Sua gestão na prefeitura foi marcada pela terceirização de serviços públicos. Em 1989 ele terceirizou a coleta de lixo. Em 1991  a terceirização atingiu as escolas públicas: Barros criou as chamadas “escolas-cooperativas”, transferindo a gestão das escolas municipais a empresas privadas, que eram remuneradas por aluno matriculado. A experiência fracassou, e houve um aumento do quadro de pessoal empregado nas atividades-meio. A privatização foi revertida em 1993, na gestão do sucessor de Barros.

Em 1994, Barros foi eleito deputado federal pelo PFL com mais de 54 mil votos. Na Câmara, opôs-se inicialmente a algumas medidas do governo Fernando Henrique Cardoso. Em 1997, votou contra a emenda que permitia a reeleição de FHC e deixou o partido, ingressando no PPB (atual PP), então controlado por Paulo Maluf.

Quando o PPB passou a integrar a base governista, Barros tornou-se vice-líder do governo FHC, em 1999, chegando a líder do governo no Congresso Nacional, em 2002. Reeleito nesse mesmo ano, tornou-se vice-líder do governo Lula na Câmara em 2007, depois que o PP se integrou à base governista. Em 2010 tentou o Senado, mas fracassou: ficou em quarto lugar, com 2.190.539 votos, atrás de Gleisi Hoffmann (PT), Roberto Requião (PMDB) –ambos eleitos—e Gustavo Fruet (PSDB).

No ano seguinte assumiu a Secretaria da Indústria e Comércio do Pananá, no governo de Beto Richa (PSDB), permanecendo no cargo até março de 2014, quando se licenciou para disputar novamente a Câmara. Durante sua gestão, passou a ser investigado pelo Ministério Público do Paraná (MP-PR) por suspeita de corrupção, improbidade, interferência administrativa e tráfico de influência. O MP suspeita que o secretário coordenou uma fraude numa licitação de R$ 7,5 milhões para contratar uma agência de publicidade na Prefeitura de Maringá na gestão de seu irmão Silvio Barros. Ofícios do MinMP-PR assinalam que Ricardo Barros exerce “alto grau de influência, comando e autoridade na administração de seu irmão Silvio Barros”.
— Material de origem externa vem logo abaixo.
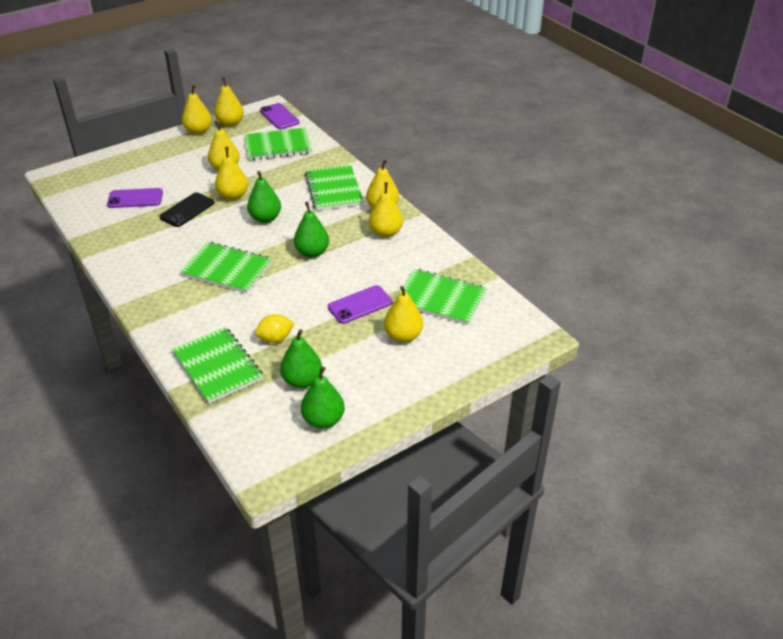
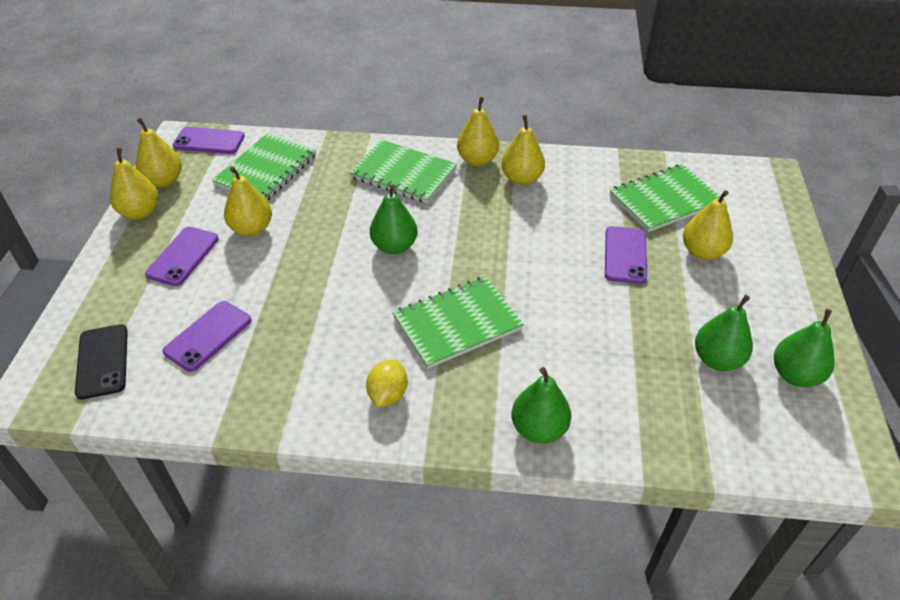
camera: 50 degrees left, 5 degrees up
black phone [159,192,214,227] -> black phone moved to [75,324,128,400]
green notebook [172,327,263,404] -> none
yellow pear [215,147,248,200] -> none
yellow lemon [255,314,294,343] -> yellow lemon moved to [366,359,408,407]
green pear [294,202,329,258] -> green pear moved to [512,367,571,444]
none -> purple phone [145,227,219,286]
Em um dos diálogos gravados, Barros reclama que a disputa deveria ter apenas um concorrente e orienta o então secretário de Saneamento Básico, Leopoldo Fiewski, atentar uma composição entre as empresas participantes, a Meta e a Trade. A licitação foi vencida pela Meta Propaganda; a Trade Marketing, segunda colocada, renunciou ao direito de recorrer da decisão. Barros negou a existência de fraudes e disse que as investigações refletem uma perseguição sistemática dos promotores de Maringá, José Aparecido Cruz e Laércio Januário contra seu grupo político: “Eles agem por má-fé, movidos por ideologia. Eles são nossos adversários políticos, ligados ao grupo que for nosso adversário”, afirmou. Em outubro do ano passado, o STF (Supremo Tribunal Federal) manteve aberta a investigação sobre a suspeita de fraude na licitação.

Reeleito à Câmara em 2014, emplacou sua mulher, Cida Borghetti, como candidata a vice na chapa do governador Beto Richa (PSDB), reeleito em outubro. Enquanto isso, em Brasília, assumiu o cargo de vice-líder do governo Dilma Rousseff (PT). Em abril deste ano, declarou que ainda estava indeciso sobre o impeachment, embora seus colegas defendessem abertamente a destituição de Dilma. Na sessão da Câmara no dia 17 de abril, votou a favor do afastamento da presidenta.